期间凤霏韩一直捂着唐宁楠的耳朵,恐烟花升空爆炸的声音太大伤到唐宁楠。
唐宁楠时常在想,为什么宫中的女人总是要斗争呢?大家和和气气的不好吗?就为了争一个皇上?虽然她又觉得自己得了有凤霏韩的宠爱有恃无恐,但还是想着,要是后宫永远现在这样温馨的模样就好了。
于是,在物五色的烟花中,第三个年头也这样结束了。
这夜唐宁楠睡得很是安稳,肚子里的孩子也贴心的没有折腾她,翌日起来,宫里又落了一层够够的雪。
天狼显得很兴奋,在雪里窜来窜去的,这大概是下雪以后唐宁楠第一次带它出来,所以欢脱些唐宁楠也能理解。
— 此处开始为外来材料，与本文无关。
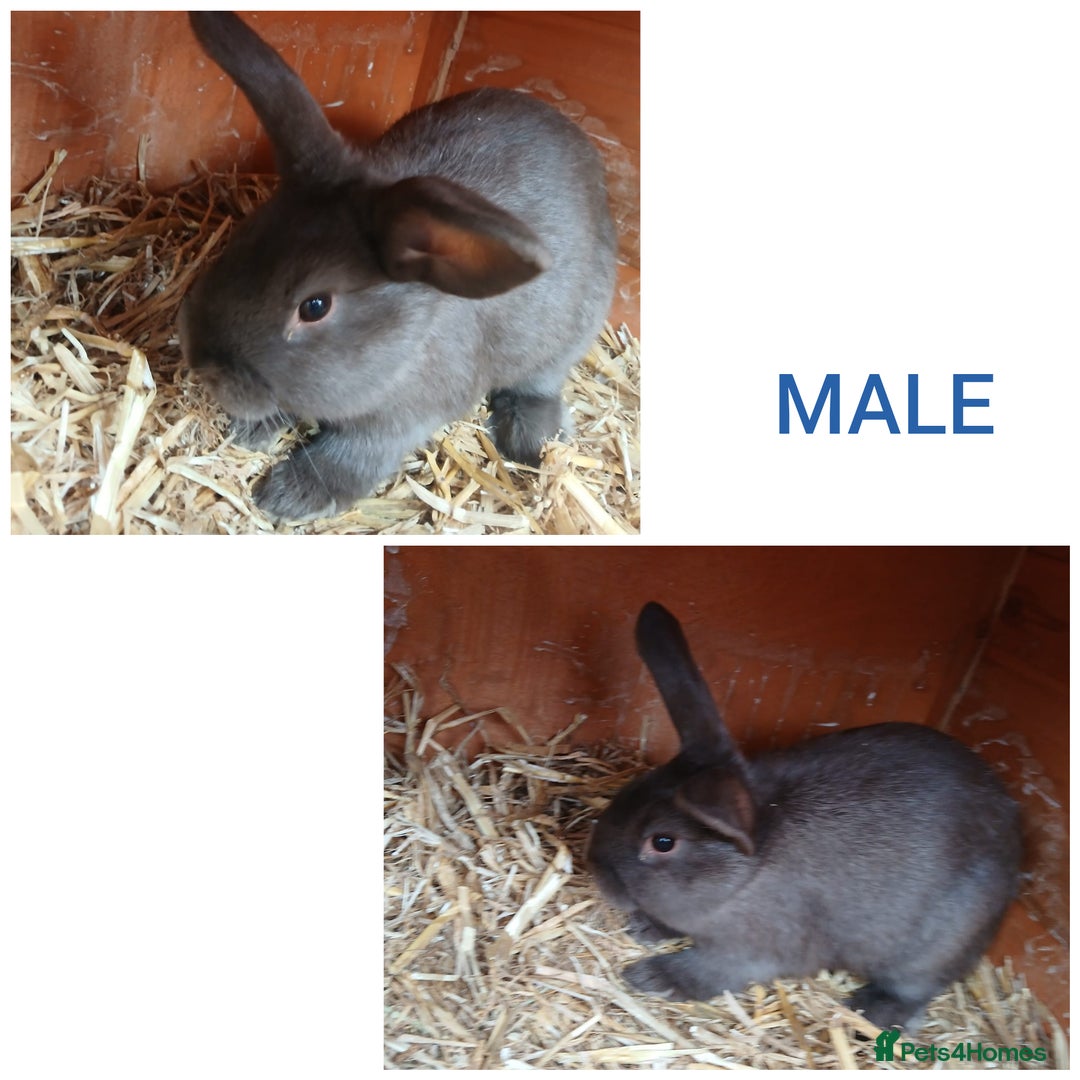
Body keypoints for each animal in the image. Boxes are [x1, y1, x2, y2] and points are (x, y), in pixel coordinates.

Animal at [178, 12, 617, 520]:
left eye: (314, 307)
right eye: (244, 237)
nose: (204, 366)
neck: (406, 342)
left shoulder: (398, 421)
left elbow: (350, 457)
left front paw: (287, 496)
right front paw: (252, 432)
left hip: (563, 339)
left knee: (538, 386)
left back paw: (534, 440)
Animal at [586, 601, 1024, 1030]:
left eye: (663, 842)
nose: (595, 870)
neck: (746, 875)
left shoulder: (753, 951)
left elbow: (707, 971)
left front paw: (648, 977)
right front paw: (645, 928)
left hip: (928, 952)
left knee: (913, 992)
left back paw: (868, 1012)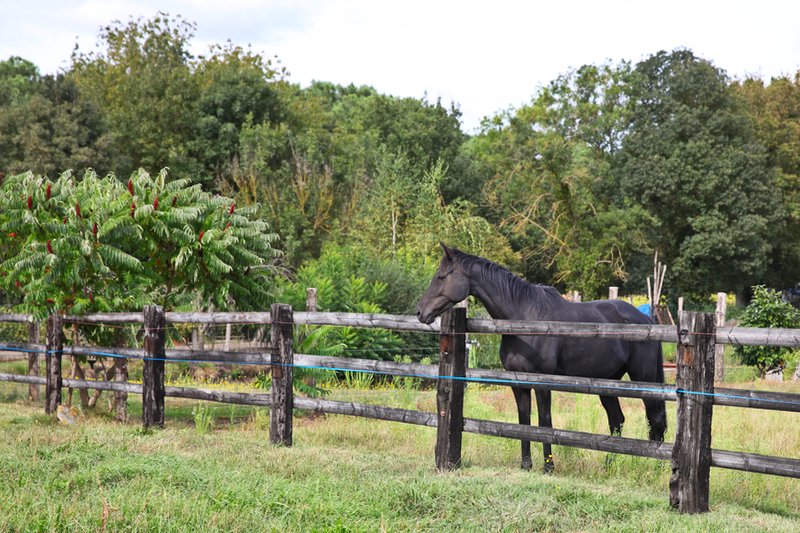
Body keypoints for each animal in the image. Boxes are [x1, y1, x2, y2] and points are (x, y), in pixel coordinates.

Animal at [416, 243, 666, 473]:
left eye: (441, 276)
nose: (420, 312)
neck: (524, 319)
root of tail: (646, 320)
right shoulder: (518, 382)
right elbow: (524, 421)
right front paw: (526, 465)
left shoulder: (542, 381)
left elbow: (544, 421)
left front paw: (549, 467)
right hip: (608, 382)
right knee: (617, 420)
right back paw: (609, 465)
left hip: (644, 378)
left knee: (655, 418)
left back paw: (656, 467)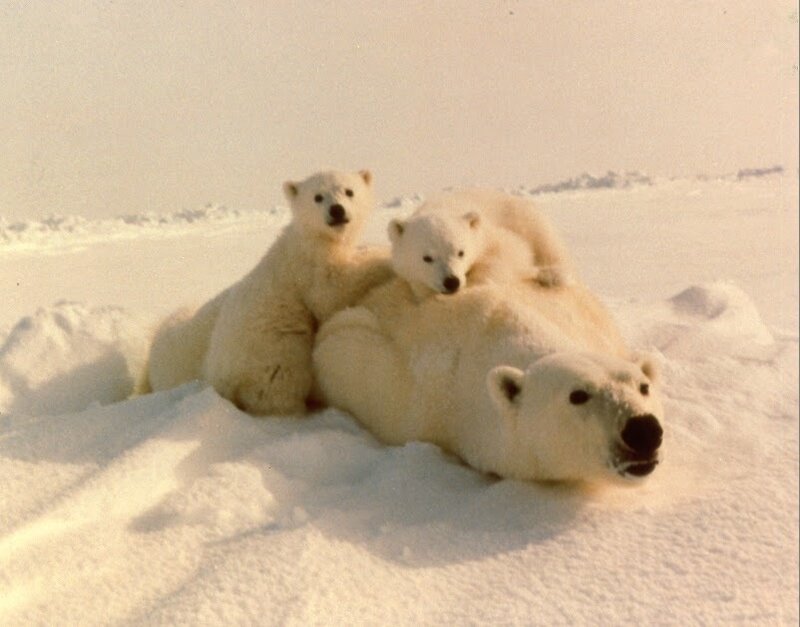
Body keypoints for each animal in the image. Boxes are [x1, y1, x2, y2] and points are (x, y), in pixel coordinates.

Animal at [144, 169, 394, 416]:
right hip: (273, 351)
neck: (314, 237)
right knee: (280, 385)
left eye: (349, 191)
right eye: (318, 197)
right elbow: (331, 292)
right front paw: (385, 257)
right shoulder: (306, 264)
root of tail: (218, 376)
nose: (337, 210)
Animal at [388, 189, 574, 300]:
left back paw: (552, 275)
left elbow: (514, 250)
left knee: (546, 243)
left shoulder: (488, 234)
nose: (451, 282)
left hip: (525, 217)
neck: (441, 208)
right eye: (427, 258)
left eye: (461, 252)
担心天狼跑的太快太猛,将唐宁楠拉倒,小栀子就接过唐宁楠手里的绳子,一直前者它,一行人一起来到榕玉轩外玩耍。
今天天气好,雪是夜里下的,积雪白白一层,但天上却是明晃晃的太阳,更显得刺眼了。
御花园中皇后和谆嫔也在那里,看着唐宁楠和凤云裳来,便招呼着他们赶快过去。
她们两人宫中的太监,正用簸箕和谷子在雪地里抓麻雀呢!
凤云裳看着那简陋的工具,质疑就这样的东西,能抓的到会飞的麻雀吗?皇后开口道,其实也不定非要抓到,主要是这个过程让人觉得有趣就行了。
但事实上这机关还真的抓得到,唐宁楠在前年冬日里也做过这样的事情,只是现在她们一群人齐刷刷的站在簸箕前面,就算有麻雀贪嘴想吃下面的谷物,也不敢过来啊!
可谁曾想,就是有这样贪嘴的麻雀,胆子大的不行,飞到簸箕下面。
天狼一见那麻雀,便兴奋的跑过去,绕着簸箕蹦来蹦去的,一下就将麻雀吓走了,引得她们一片唏嘘。
皇后没有以往那样害怕天狼了,听了天狼救了唐宁楠的事情,她不禁对这只灰狼另眼相看,觉得它是世间难得的灵物,这般亲近维护自己的主人。